Supporting Features: Writing And Interviews On Movies And Moviemakers
By Damien Love (CreateSpace, £14.99)
Review by Peter Ross
DAMIEN Love, the Sunday Herald television critic, is a journalist whose writing offers as pleasurable an aesthetic experience, sometimes more so, as the subjects about which he writes. He has a knack for striking physical description. Who can forget his image of Strictly judge Len Goodman’s “ration-book eyes”? Or here he is on archive footage of Stevie Smith reading her poem Not Waving, But Drowning: “In the centre of the room there stands a large old armchair and, in the centre of the armchair, there sits a small woman of indeterminate age – in her 60s, yet suggesting a schoolgirl drawn by Edward Gorey – gazing up from under the fringe of her bob with eyes black and watery, glinting both with wicked mischief and angry sadness.”
A lamentable tendency has developed in British journalism over the last 20 years for writing that, lacking style and personality, functions as a mere delivery mechanism for the content. Love belongs to the older critical tradition of Clive James, Kenneth Tynan and Ian Nairn – intellectual and literary but never bloodless, never boring. Once you know his voice, you can recognise it without checking the byline. In a decently ordered society, his work would be read out in town squares by liveried cryers, but this is 21st-century Scotland, where, alas, one need not spend long hunting for snark; newspaper columns bulge with the stuff. Love’s copy, by contrast, comes from a journalist who is well named – full of passion and compassion.

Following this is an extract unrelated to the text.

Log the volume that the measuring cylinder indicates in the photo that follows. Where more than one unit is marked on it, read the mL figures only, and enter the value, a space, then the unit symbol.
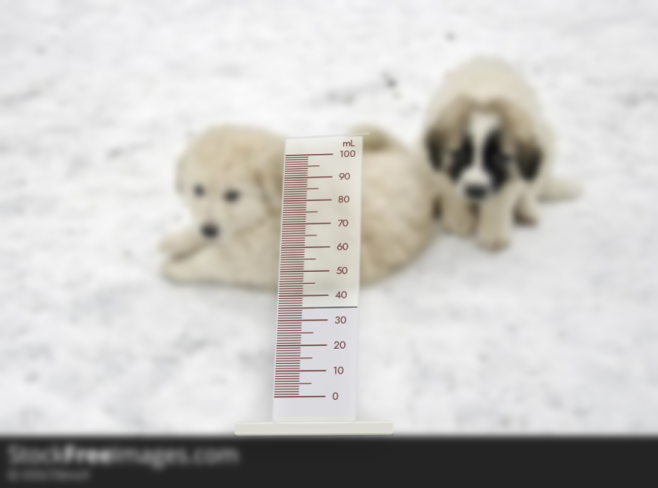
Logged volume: 35 mL
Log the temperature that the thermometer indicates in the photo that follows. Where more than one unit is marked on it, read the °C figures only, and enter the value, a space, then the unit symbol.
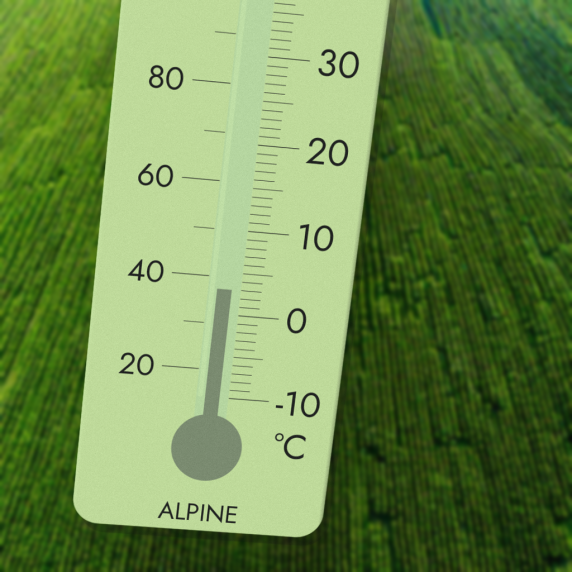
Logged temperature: 3 °C
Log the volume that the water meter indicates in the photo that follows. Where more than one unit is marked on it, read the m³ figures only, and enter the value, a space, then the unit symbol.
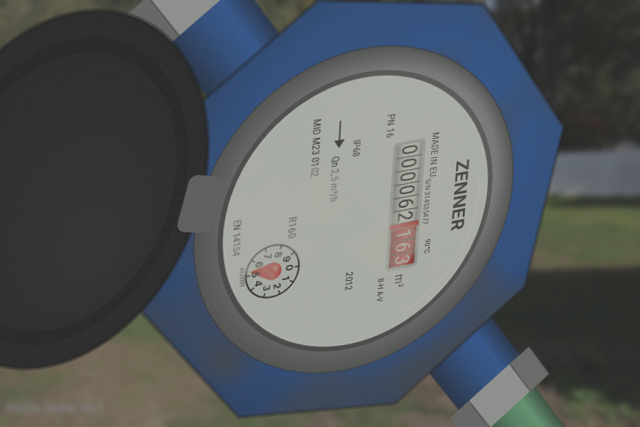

Supporting Features is a collection of his writing on film. Half of the book consists of Q&A interviews with cultish figures including Harry Dean Stanton and Roger Corman; the other half gathers pieces on moviemakers such as Marlene Dietrich and Robert Mitchum. The style is often appropriately hard-boiled and noir-ish. “September 19, 1932. The LAPD got the call around mid-morning. The guy wanted to remain anonymous. They usually do.” That’s how the book begins, an account of the suicide of Peg Entwhistle, the failing starlet who jumped from the H of the Hollywood sign. Sightings of her ghost, Love writes, are said to be accompanied by the smell of gardenia, the perfume she favoured. We catch a trace of this revenant scent in the book’s final piece, a fantasy about an unmade Jack Nicholson film, in which his Chinatown character Jake Gittes smells it, fleetingly, in the Los Angeles night.
Between these two stories are 500 or so pages of damn fine writing. To call it criticism is not quite enough. Love has created a world, a mood, all dames-in-trouble and neon-in-puddles, and peopled it with real movie-makers. “He carried unspoken stories on his face, and once you’d recognised his face, you couldn’t ignore it.” Love pens those words about the great American character actor Warren Oates, but one could say the same about his own work. He is the best writer on film and TV in Scotland, probably in Britain, and he deserves star billing.